◆ RECORDED DATA ◆

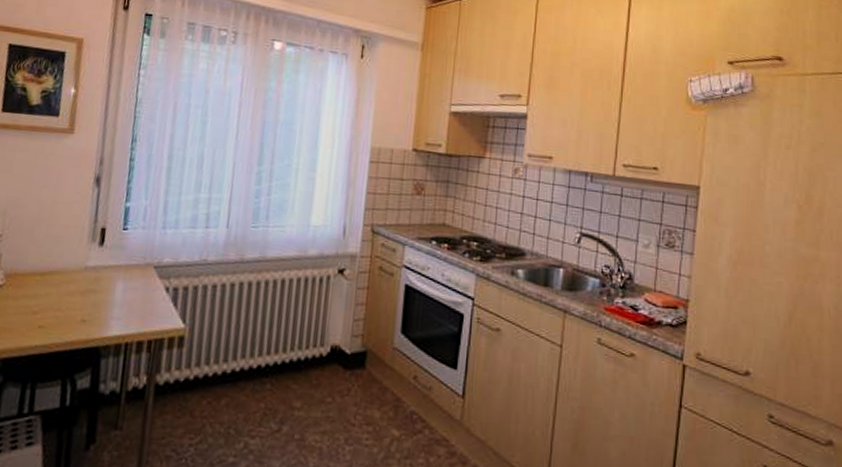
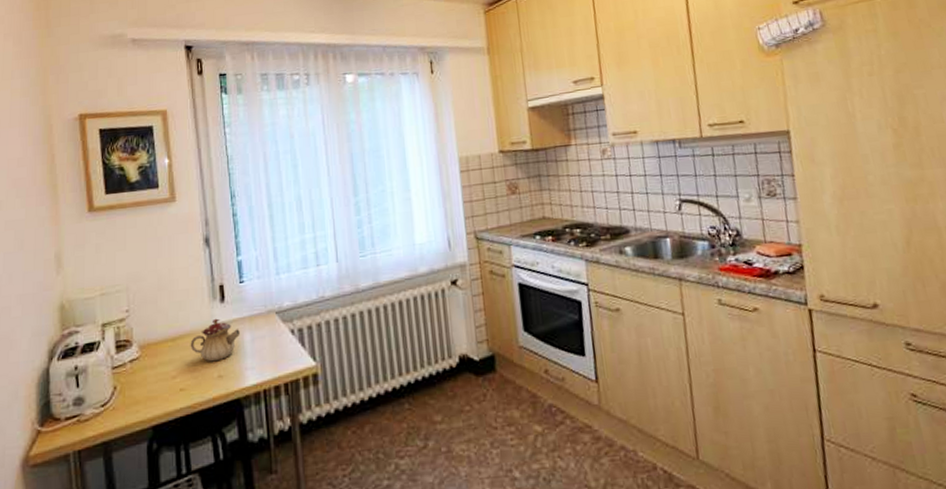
teapot: none [58,261,113,305] -> present [190,318,240,362]

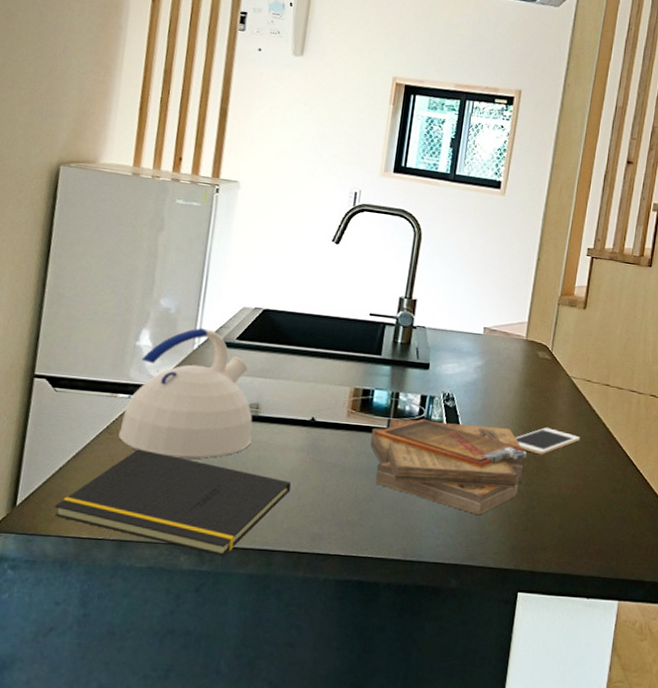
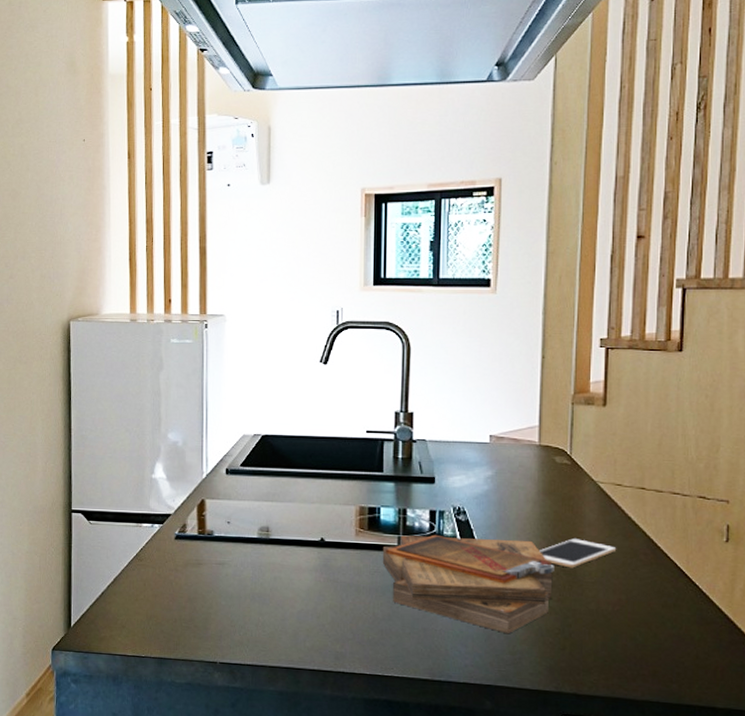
notepad: present [55,449,292,556] -> none [102,574,309,674]
kettle: present [119,328,253,458] -> none [147,458,267,581]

◆ INSTRUCTIONS FOR THE TASK ◆
Give again the lines from the line holding "notepad: present [55,449,292,556]" through the close of the listing, both included, exactly as written and with nothing else.

◆ ANSWER TO THE EXERCISE ◆
notepad: present [55,449,292,556] -> none [102,574,309,674]
kettle: present [119,328,253,458] -> none [147,458,267,581]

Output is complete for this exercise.